Let says I have an index where I save a million of tweets (original object). I want to get the 90th percentile users based on the number of followers. I know there is the aggregation "percentile" to do this, but my problem is that ElasticSearch use all documents so I have some users that tweet a lot who noise my calculation. I want to isolate all unique user then compute the 90th. The other constraint is that I want to do this in only one or two requests to keep the response lower than 500ms.
I have tried a lot of things and I was able to do this with "scripted_metric" but when my dataset exceed 100k of tweets the performances go down criticaly.
Any advice ?
Additionnal infos :
- My index store orginal tweets & retweets based on user search queries
- The index is mapped with a dynamic template mapping (No problem with this)

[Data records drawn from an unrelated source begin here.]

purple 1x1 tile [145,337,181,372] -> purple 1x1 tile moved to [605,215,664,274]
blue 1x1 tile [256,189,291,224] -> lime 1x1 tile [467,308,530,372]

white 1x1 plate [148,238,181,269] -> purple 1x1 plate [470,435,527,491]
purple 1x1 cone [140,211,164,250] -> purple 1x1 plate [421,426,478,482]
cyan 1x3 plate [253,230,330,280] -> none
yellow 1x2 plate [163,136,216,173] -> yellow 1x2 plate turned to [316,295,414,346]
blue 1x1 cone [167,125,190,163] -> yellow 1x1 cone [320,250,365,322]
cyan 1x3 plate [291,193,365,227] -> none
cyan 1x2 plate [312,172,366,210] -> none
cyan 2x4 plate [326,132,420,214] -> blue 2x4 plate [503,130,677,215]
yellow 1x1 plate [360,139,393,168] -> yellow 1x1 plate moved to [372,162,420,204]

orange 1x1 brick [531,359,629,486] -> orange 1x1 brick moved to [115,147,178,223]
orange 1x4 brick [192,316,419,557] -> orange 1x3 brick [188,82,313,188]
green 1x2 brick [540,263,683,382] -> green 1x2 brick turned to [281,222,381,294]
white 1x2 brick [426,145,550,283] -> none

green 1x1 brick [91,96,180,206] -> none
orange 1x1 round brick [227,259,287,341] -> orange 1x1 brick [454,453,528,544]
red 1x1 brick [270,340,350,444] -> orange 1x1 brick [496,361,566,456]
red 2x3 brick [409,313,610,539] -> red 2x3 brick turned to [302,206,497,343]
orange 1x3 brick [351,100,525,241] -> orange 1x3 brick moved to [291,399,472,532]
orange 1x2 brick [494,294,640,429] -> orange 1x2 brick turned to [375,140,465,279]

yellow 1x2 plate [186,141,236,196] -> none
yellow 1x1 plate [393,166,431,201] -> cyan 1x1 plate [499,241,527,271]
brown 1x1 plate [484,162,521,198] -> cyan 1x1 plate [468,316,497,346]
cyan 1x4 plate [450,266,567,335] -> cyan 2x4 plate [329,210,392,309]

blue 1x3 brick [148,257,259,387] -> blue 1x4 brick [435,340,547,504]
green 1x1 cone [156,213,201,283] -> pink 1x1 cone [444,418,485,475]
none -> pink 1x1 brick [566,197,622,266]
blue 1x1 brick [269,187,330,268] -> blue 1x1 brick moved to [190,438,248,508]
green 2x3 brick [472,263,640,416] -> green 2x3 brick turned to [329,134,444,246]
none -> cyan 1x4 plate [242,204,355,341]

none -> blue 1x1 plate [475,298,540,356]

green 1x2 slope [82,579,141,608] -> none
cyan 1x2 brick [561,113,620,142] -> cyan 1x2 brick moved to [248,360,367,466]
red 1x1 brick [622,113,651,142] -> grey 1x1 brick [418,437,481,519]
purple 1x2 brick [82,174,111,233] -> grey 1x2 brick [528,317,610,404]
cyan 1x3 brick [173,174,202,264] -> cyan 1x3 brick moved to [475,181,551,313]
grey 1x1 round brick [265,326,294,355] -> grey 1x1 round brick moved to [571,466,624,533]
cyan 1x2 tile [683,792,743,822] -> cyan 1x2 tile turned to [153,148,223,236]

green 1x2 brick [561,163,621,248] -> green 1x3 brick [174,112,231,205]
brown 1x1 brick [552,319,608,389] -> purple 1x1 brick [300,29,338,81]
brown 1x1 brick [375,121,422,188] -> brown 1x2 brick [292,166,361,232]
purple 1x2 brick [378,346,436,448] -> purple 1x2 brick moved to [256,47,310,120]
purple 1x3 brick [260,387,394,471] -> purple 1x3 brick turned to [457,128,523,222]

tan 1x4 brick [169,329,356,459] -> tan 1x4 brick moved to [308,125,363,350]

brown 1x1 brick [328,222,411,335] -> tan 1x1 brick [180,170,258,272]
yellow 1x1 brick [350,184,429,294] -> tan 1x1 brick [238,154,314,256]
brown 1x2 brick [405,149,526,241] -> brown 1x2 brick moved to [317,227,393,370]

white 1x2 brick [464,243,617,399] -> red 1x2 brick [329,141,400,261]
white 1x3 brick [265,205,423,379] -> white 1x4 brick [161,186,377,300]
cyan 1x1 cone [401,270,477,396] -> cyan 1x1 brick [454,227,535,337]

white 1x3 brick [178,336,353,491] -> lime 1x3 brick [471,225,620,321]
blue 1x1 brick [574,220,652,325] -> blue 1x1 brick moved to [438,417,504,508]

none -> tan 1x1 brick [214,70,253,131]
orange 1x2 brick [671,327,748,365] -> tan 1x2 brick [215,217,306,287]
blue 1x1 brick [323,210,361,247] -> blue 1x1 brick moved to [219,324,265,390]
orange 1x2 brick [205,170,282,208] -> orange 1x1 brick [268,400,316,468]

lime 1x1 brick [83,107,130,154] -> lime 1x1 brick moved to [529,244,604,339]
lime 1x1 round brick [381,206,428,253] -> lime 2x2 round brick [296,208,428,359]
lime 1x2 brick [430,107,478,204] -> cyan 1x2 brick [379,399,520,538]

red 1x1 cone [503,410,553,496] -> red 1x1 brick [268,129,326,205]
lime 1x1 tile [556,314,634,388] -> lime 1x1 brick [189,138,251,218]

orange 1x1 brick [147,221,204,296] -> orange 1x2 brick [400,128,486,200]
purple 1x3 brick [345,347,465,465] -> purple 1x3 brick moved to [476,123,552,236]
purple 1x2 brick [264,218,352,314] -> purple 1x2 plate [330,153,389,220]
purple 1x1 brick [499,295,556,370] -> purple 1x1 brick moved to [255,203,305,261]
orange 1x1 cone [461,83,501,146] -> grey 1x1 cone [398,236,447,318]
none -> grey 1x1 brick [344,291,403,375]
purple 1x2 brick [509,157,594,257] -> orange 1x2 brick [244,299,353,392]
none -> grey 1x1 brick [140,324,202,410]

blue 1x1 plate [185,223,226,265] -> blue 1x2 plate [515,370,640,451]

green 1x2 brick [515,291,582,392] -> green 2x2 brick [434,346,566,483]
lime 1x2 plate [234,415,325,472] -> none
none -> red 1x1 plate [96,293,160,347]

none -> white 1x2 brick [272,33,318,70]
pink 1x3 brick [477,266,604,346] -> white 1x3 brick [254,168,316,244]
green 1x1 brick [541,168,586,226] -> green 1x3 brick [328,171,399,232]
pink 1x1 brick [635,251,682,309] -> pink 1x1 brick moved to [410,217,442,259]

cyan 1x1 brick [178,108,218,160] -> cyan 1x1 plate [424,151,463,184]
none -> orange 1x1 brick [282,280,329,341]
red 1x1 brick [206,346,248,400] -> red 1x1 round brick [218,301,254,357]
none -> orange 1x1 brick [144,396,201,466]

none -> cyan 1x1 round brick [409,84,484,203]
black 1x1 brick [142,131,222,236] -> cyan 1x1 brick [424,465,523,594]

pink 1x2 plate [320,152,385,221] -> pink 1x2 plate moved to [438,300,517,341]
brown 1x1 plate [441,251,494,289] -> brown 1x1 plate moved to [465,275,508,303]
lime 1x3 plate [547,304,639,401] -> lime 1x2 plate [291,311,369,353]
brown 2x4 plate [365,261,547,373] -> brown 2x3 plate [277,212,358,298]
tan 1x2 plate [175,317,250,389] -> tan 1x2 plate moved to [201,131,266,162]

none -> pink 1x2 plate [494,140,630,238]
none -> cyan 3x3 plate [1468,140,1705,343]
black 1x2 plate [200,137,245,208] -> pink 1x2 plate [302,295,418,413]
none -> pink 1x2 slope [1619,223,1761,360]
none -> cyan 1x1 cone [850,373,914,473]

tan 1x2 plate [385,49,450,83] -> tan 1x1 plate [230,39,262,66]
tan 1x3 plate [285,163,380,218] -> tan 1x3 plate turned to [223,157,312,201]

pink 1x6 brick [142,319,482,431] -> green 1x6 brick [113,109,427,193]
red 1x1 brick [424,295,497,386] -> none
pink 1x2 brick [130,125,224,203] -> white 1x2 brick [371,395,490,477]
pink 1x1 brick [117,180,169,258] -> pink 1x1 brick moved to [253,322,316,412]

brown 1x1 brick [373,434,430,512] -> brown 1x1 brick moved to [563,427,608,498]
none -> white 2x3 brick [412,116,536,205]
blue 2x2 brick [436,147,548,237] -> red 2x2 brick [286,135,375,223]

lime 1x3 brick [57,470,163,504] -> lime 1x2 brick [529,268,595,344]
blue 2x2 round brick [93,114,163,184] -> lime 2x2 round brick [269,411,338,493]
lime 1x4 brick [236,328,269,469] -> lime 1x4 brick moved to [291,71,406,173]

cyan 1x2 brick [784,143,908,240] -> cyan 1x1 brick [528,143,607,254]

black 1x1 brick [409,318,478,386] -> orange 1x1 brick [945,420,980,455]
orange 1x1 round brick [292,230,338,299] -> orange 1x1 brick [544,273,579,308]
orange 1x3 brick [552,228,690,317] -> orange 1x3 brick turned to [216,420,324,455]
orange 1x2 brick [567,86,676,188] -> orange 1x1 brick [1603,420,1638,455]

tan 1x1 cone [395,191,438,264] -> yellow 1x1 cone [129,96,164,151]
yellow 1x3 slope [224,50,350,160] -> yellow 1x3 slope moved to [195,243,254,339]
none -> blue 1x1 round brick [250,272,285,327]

- The index contains approximatly 100M
- Unfortunately, "top hits" aggregation doesn't accept sub-aggs.
The request I try to achieve is :
{
"collapse": {
"field": "user.id" <--- I want this effect on aggregation
},
"query": {
"bool": {
"must": [
{
"term": {
"metadatas.clientId": {
"value": projectId
}
}
},
{
"match": {
"metadatas.blacklisted": false
}
}
],
"filter": [
{
"range": {
"publishedAt": {
"gte": "now-90d/d"
}
}
}
]
}
},
"aggs":{
"twitter": {
"percentiles": {
"field": "user.followers_count",
"percents": [95]
}
}
},
"size": 0
}
Finally, I figure out to find a workaround.
In percentile aggregation, I can use a script. I use params variable to hold unique keys then return preceding _score.
Without the complete explanation of the computation, I cannot fine tune the behavior of my script. But the result is good enough for me.